In order to identify putative response elements in the promoter regions of the laccase genes, we analyzed the nucleotide sequences extending 500 bp upstream from the start codons of the four laccase genes (Supplementary Fig. 5). This analysis allowed us to identify the unique distribution of several putative response elements. The promoter region of fvLac-1 revealed a potential antioxidant responsive element motif known to be involved in the phenol antioxidant response in mammalian cells, and previously detected in the promoters of P. ostreatus laccases (pox3, pox4, and poxa1b) [23], as well as in the P. sajor-caju lac4 promoter [12]. A putative stress responsive element corresponding with the consensus sequence CCCCT [24] was identified in the fvLac-3 promoter (Supplementary Fig. 5).

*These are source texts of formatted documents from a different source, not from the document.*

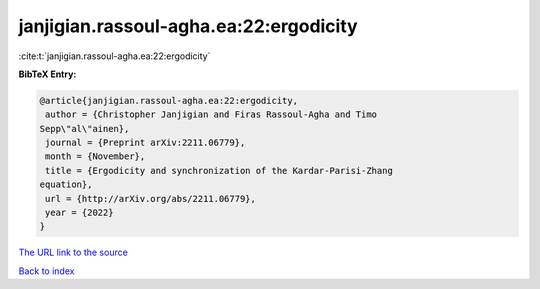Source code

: janjigian.rassoul-agha.ea:22:ergodicity
=======================================

:cite:t:`janjigian.rassoul-agha.ea:22:ergodicity`

**BibTeX Entry:**

.. code-block:: bibtex

   @article{janjigian.rassoul-agha.ea:22:ergodicity,
    author = {Christopher Janjigian and Firas Rassoul-Agha and Timo
   Sepp\"al\"ainen},
    journal = {Preprint arXiv:2211.06779},
    month = {November},
    title = {Ergodicity and synchronization of the Kardar-Parisi-Zhang
   equation},
    url = {http://arXiv.org/abs/2211.06779},
    year = {2022}
   }

`The URL link to the source <ttp://arXiv.org/abs/2211.06779}>`__


`Back to index <../By-Cite-Keys.html>`__
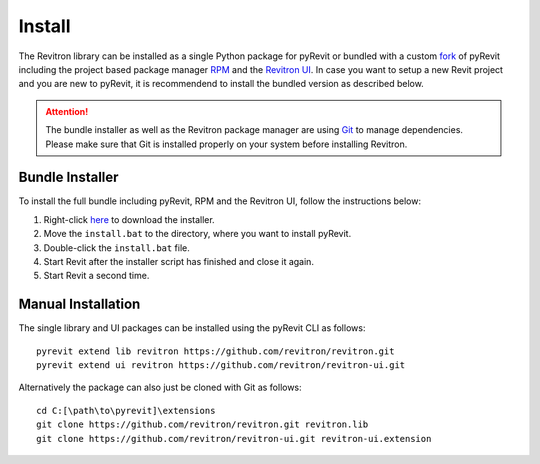 Install
=======

The Revitron library can be installed as a single Python package for pyRevit or bundled with a custom 
`fork <https://github.com/revitron/pyRevit>`_ of pyRevit including the project based package manager 
`RPM <https://github.com/revitron/rpm-ui/blob/master/README.md>`_ and the `Revitron UI <https://revitron-ui.readthedocs.io/>`_. 
In case you want to setup a new Revit project and you are new to pyRevit, 
it is recommendend to install the bundled version as described below.

.. attention:: The bundle installer as well as the Revitron package manager are using `Git <https://git-scm.com/>`_ to manage dependencies.
   Please make sure that Git is installed properly on your system before installing Revitron.

Bundle Installer 
----------------

To install the full bundle including pyRevit, RPM and the Revitron UI, follow the instructions below:

1. Right-click `here <https://raw.githubusercontent.com/revitron/installer/master/install.bat>`_ to download the installer.
2. Move the ``install.bat`` to the directory, where you want to install pyRevit.
3. Double-click the ``install.bat`` file.
4. Start Revit after the installer script has finished and close it again.
5. Start Revit a second time.

Manual Installation
-------------------

The single library and UI packages can be installed using the pyRevit CLI as follows::

    pyrevit extend lib revitron https://github.com/revitron/revitron.git
    pyrevit extend ui revitron https://github.com/revitron/revitron-ui.git

Alternatively the package can also just be cloned with Git as follows::

    cd C:[\path\to\pyrevit]\extensions
    git clone https://github.com/revitron/revitron.git revitron.lib
    git clone https://github.com/revitron/revitron-ui.git revitron-ui.extension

The four laccase genes were first overexpressed in an Escherichia coli system (data not shown). However, the overexpressed laccases formed insoluble inclusion bodies [25] lacking enzymatic activity, consistent with a previous study describing the difficulty of overexpressing recombinant forms of fungal laccases in E. coli systems [26]. Therefore, the development of an expression system for the production of higher levels of these useful enzymes would be greatly advantageous. The results of this study indicate that further experiments are required to elucidate the enzymatic characteristics of laccases, and to obtain higher production levels of these proteins.